A obra de Salinger é marcada pela sensibilidade no olhar da condição humana, pelas relações do indivíduo com o mundo. É possível, também, pensar em uma relação de proximidade entre O apanhador….. e o Nove histórias a partir do constante uso de um “despretensioso” olhar crítico social nas narrativas. Você percebe diferença entre as duas obras – seja pela sensibilidade ou pelo olhar crítico característicos do autor?

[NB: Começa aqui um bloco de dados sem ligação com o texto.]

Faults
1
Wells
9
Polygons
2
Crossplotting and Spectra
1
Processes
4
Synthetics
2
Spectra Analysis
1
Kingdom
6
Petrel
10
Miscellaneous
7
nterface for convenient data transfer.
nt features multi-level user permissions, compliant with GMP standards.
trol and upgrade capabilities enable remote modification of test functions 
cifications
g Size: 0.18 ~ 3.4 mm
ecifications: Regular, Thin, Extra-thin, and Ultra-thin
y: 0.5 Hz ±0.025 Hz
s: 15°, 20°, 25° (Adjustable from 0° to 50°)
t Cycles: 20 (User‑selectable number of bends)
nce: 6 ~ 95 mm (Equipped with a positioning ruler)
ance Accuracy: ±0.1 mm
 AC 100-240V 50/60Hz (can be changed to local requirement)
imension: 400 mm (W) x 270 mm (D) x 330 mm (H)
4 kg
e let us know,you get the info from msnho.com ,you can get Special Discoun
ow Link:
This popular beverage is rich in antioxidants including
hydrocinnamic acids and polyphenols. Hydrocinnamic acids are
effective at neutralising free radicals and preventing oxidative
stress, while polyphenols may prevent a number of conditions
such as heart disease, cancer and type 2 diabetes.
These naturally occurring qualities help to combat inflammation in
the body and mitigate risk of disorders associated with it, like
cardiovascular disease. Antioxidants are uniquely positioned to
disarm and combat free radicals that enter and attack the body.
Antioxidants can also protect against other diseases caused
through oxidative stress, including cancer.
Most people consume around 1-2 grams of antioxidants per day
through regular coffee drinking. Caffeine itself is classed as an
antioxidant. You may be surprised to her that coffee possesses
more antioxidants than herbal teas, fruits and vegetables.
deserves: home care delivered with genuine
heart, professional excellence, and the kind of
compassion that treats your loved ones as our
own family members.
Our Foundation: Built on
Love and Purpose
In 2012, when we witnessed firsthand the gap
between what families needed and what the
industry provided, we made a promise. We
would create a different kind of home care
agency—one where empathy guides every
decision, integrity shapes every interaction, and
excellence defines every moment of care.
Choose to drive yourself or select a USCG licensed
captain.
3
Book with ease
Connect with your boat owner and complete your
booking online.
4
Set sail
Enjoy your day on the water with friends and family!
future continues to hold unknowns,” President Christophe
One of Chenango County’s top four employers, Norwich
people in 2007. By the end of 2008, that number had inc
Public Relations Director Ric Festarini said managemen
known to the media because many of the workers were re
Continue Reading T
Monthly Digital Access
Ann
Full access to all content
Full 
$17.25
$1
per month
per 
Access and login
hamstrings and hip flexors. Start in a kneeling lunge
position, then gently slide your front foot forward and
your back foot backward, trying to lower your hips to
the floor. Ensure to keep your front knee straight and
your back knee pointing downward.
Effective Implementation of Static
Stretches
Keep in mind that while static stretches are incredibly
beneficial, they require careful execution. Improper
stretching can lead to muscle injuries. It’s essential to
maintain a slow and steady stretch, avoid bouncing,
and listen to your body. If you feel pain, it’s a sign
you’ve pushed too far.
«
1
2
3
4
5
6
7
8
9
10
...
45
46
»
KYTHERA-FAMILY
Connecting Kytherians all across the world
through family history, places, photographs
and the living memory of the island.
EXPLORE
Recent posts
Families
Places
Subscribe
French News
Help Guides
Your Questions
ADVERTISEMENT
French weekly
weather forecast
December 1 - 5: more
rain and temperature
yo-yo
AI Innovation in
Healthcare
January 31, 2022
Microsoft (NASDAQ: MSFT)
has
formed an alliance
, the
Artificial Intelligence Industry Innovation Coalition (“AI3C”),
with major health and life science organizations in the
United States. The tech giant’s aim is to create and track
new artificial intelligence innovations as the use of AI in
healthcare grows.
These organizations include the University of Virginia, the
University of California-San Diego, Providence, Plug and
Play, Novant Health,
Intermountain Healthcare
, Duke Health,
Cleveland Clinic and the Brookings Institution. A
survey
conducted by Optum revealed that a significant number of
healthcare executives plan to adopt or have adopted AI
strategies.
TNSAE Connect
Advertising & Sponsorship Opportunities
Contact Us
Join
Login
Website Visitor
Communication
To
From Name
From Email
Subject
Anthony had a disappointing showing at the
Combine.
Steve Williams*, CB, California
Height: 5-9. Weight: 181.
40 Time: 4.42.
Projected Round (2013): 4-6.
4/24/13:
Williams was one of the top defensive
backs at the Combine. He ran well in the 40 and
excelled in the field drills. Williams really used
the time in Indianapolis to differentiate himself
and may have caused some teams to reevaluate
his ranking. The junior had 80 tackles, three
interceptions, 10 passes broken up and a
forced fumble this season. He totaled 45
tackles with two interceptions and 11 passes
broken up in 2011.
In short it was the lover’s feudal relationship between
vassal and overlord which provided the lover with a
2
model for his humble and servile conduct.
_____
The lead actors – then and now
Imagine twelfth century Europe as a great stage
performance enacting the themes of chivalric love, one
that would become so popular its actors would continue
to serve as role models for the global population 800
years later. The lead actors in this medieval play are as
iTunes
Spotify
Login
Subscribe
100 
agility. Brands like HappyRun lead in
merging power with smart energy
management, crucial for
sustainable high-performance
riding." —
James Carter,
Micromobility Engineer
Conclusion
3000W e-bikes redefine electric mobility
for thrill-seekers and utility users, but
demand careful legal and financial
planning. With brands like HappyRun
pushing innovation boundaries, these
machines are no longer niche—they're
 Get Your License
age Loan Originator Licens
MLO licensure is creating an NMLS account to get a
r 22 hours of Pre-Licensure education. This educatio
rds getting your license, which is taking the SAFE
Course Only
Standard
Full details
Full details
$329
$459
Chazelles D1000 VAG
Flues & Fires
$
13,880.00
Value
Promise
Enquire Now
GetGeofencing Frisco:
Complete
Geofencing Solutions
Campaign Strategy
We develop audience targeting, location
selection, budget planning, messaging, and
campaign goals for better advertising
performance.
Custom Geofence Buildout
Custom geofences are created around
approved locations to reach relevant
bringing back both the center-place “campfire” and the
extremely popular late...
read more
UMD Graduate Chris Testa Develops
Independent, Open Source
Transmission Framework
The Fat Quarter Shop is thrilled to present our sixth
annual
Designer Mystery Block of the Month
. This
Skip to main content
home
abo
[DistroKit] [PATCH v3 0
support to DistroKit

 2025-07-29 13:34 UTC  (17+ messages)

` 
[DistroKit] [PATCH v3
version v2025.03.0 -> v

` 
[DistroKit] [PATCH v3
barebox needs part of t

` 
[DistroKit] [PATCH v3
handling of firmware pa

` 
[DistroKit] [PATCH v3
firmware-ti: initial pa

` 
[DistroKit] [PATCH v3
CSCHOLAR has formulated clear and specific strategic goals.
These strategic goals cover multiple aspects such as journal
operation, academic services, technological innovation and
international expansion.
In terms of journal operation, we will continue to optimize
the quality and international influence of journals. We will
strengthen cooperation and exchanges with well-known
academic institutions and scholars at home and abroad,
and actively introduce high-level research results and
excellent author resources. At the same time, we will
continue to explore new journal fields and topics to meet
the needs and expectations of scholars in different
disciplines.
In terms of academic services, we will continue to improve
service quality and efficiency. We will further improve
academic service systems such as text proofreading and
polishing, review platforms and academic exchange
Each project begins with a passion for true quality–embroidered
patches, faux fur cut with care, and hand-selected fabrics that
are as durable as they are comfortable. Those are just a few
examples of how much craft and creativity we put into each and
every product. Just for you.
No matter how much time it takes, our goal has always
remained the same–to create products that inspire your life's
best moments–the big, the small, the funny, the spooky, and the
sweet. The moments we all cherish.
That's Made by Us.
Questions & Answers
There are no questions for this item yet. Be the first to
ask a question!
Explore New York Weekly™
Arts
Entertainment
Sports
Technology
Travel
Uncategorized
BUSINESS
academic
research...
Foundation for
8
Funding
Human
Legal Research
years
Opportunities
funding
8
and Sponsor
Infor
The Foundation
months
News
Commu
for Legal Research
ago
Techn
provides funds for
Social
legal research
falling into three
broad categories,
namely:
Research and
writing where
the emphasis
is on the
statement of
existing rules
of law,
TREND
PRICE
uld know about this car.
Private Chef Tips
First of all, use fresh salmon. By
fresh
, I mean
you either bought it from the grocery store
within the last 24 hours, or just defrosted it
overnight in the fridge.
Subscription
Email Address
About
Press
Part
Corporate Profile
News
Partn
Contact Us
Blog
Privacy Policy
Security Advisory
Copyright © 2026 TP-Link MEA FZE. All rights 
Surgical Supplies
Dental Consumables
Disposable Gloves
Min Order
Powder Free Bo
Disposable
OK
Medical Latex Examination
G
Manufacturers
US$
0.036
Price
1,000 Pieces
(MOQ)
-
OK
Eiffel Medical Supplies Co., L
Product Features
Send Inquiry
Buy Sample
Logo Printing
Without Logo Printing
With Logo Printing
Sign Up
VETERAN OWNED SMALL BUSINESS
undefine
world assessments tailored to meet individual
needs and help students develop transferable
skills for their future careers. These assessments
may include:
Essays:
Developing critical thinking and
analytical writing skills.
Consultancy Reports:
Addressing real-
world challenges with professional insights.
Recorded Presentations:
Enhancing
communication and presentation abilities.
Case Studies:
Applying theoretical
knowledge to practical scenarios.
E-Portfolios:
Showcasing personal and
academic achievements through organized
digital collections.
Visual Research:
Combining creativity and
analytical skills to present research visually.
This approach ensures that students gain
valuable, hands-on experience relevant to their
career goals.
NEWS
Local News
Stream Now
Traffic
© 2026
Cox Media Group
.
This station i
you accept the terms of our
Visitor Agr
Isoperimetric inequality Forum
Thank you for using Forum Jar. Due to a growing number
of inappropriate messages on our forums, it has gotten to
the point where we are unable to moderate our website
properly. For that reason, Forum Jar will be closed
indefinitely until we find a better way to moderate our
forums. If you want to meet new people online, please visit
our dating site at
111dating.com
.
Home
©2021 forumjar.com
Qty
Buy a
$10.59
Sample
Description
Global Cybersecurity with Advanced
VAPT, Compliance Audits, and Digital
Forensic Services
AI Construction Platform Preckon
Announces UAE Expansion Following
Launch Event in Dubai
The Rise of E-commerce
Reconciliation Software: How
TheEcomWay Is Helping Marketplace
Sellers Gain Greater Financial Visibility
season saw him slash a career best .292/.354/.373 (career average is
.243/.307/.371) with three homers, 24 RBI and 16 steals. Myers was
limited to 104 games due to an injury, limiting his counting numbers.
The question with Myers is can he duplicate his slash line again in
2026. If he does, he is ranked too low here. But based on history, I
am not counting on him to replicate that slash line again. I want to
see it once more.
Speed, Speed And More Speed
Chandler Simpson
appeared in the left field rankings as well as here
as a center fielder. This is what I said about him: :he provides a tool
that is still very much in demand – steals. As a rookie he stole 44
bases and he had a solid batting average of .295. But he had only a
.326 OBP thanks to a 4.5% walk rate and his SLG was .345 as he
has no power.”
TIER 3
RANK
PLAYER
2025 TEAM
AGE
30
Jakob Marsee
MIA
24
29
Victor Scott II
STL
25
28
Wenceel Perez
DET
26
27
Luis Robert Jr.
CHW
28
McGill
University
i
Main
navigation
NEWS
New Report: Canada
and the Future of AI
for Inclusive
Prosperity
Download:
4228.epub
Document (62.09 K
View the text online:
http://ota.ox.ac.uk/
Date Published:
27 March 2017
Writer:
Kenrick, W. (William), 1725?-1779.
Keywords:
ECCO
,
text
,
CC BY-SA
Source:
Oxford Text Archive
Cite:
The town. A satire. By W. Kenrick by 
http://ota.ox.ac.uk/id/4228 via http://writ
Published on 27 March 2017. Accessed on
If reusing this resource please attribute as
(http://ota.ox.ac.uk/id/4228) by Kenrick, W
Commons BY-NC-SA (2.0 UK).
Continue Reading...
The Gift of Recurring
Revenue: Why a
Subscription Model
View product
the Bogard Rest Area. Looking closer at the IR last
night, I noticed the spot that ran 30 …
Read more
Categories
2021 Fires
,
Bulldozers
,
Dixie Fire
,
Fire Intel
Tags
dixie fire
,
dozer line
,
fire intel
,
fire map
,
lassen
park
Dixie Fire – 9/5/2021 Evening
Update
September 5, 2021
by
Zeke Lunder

Eu não sei se a crítica social é o grande objeto dos dois livros. Acho que ela está lá, muito especialmente em O apanhador….., aquela que recebe voz direta do Holden e a que percebemos pela voz do autor sendo refratada pelo Holden, e ela – a crítica social – vai estar lá em vários momentos do Nove histórias, também. Mas tendo a pensar mais no Salinger como uma pessoa mais interessada nesse núcleo humano, na relação “ser humano-mundo” do que nas relações de sociedade. De novo, elas estão lá, lógico. Existem diferenças e similaridades entre os tipos de obras. Mas acho que há uma progressão no caminhar da obra do Salinger, entre O apanhador e os três livros mais diretamente ligados à família Glass, em que ele vai se aprofundando cada vez mais nessa coisa espiritual, interna, humana e, de certa forma, se desprendendo mais desse olhar crítico social ou do indivíduo em choque com a sociedade, se voltando mais com o indivíduo em choque com o próprio indivíduo. Então, existe uma diferença entre O apanhador e o Nove histórias, que é um livro que vai apontando nessa direção. Mas existem similaridades também, uma aproximação entre esse mesmo olhar. Você menciona “o uso de um olhar crítico ‘despretensioso” e acho que isso faz sentido. Isso aproxima muito essa obra inicial dos primeiros anos da produção do Salinger – algo que aproxima a obra do autor à obra do David Foster Wallace –, mas acho que sim, existem diferenças sutis, no sentido de que O apanhador é mais monotemático e mais adolescente por conta do olhar do Holden. Já o Nove histórias é mais variado, mais amplo e mais “virado para dentro”.